Wigan Album
Standish
4 CommentsPhoto: RON HUNT
Item #: 24860
What a fantastic building. This is when the clergy were provided with huge houses a housekeeper, gardener etc. Is the Rectory still standng?
Well, not quite, Henry7 - some clergy could afford to provide themselves with a full complement of servants - the Church itself would not employ them. They might have had independent means (younger sons of the gentry, for instance, were quite commonly sent into the Church - to be employed by their family as Incumbent for a Parish they were Patrons of), or have had one of the more lucrative livings - the old Parishes had glebe lands attached from which the Incumbent would be entitled to the rental income. In the bad old days some such Incumbents would hardly visit their Parishes, but would employ another clergyman to run the Parish, usually on a pittance - but even they would follow the custom of their class and have at least a maid in the house. The Great War caused many middle class households to enter the modern world as their gardeners went to fight and their maids went to make munitions.

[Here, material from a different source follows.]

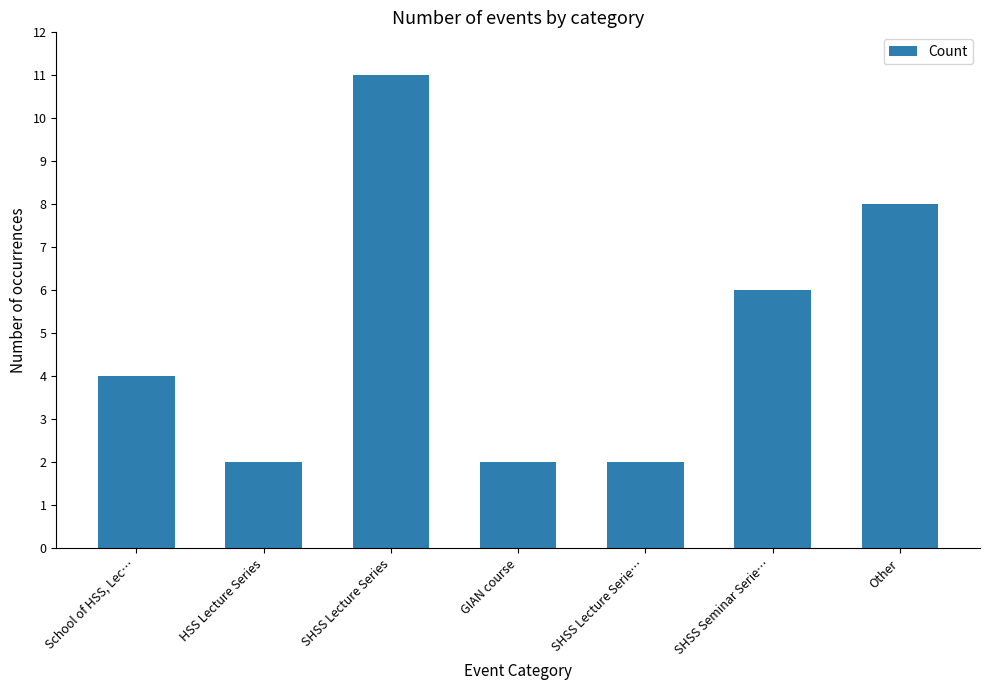

What is the minimum value shown in the chart?

2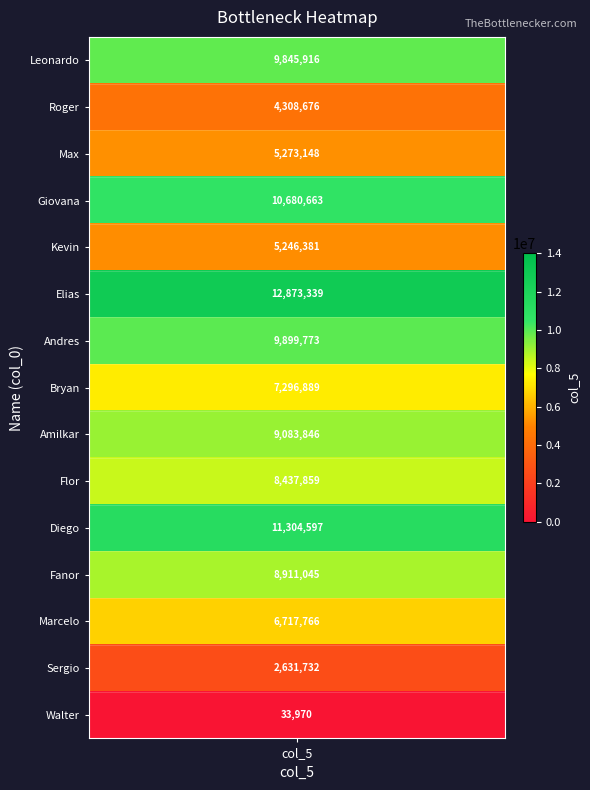

What is the sum of all values?

112545600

The inequalities in Clergy pay only ended in the 1960s, when all the income from glebe lands etc was pooled and all Incumbents (Vicars and Rectors) went onto a more or less equal national wage - very egalitarian.
The stables of this Rectory are still there - as The Owls Restaurant. Another house, Bryn Mount on Wigan Lane, was bought as the new, more modest, Rectory in 1943, but that (now the Old Rectory Nursing Home) was sold in 1965 to pay for the even more modest Rectory in use now, back on Rectory Lane.

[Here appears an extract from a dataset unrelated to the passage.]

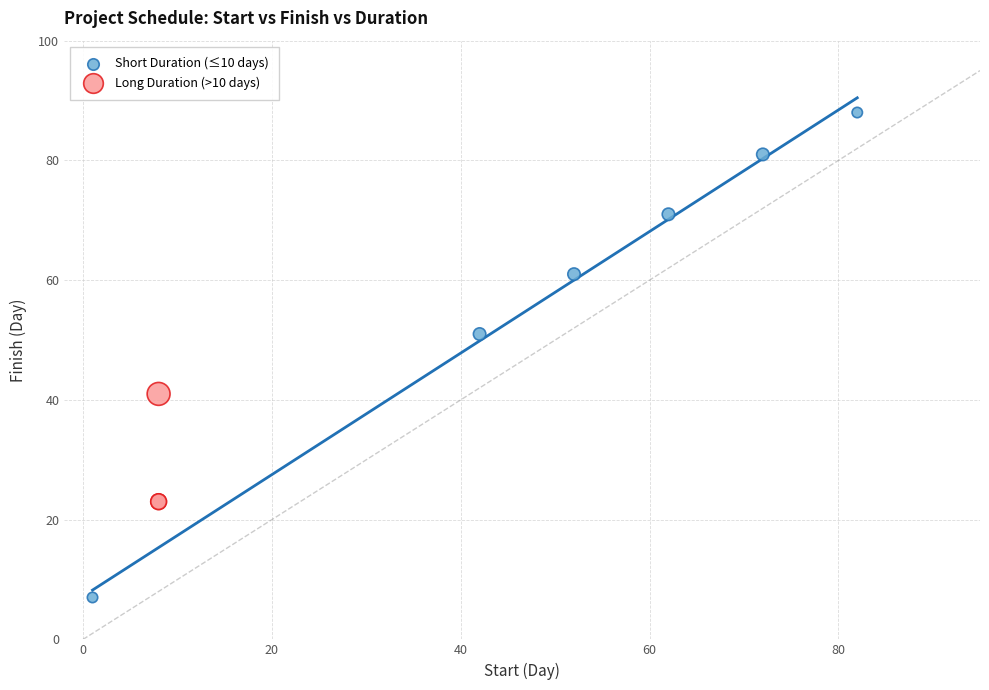

Which series reaches the maximum Y coordinate?

Short Duration (≤10 days)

Thank you Reverand for that information it is all very interesting. I always imagine the clergy of old living in lovely big houses with at least a couple of staff, that's how they were portrayed in many old stories and films, maybe I have been influenced by them too much. WW1 certainly made people think about their status in society especially the middle classes. Like you say, the salary for the clergy was much fairer when it was reviewed in the 1960's. Thanks again for the information.
The 1881 census shows the rector, the rev. William H. Brandreth living here with his wife and son, 3 daughters, a cook, a kitchenmaid, 2 housemaids, a lady's maid, a footman and a gardener plus a coachman and a groom living in the Rectory Yard next door. They seemed to have managed without a butler.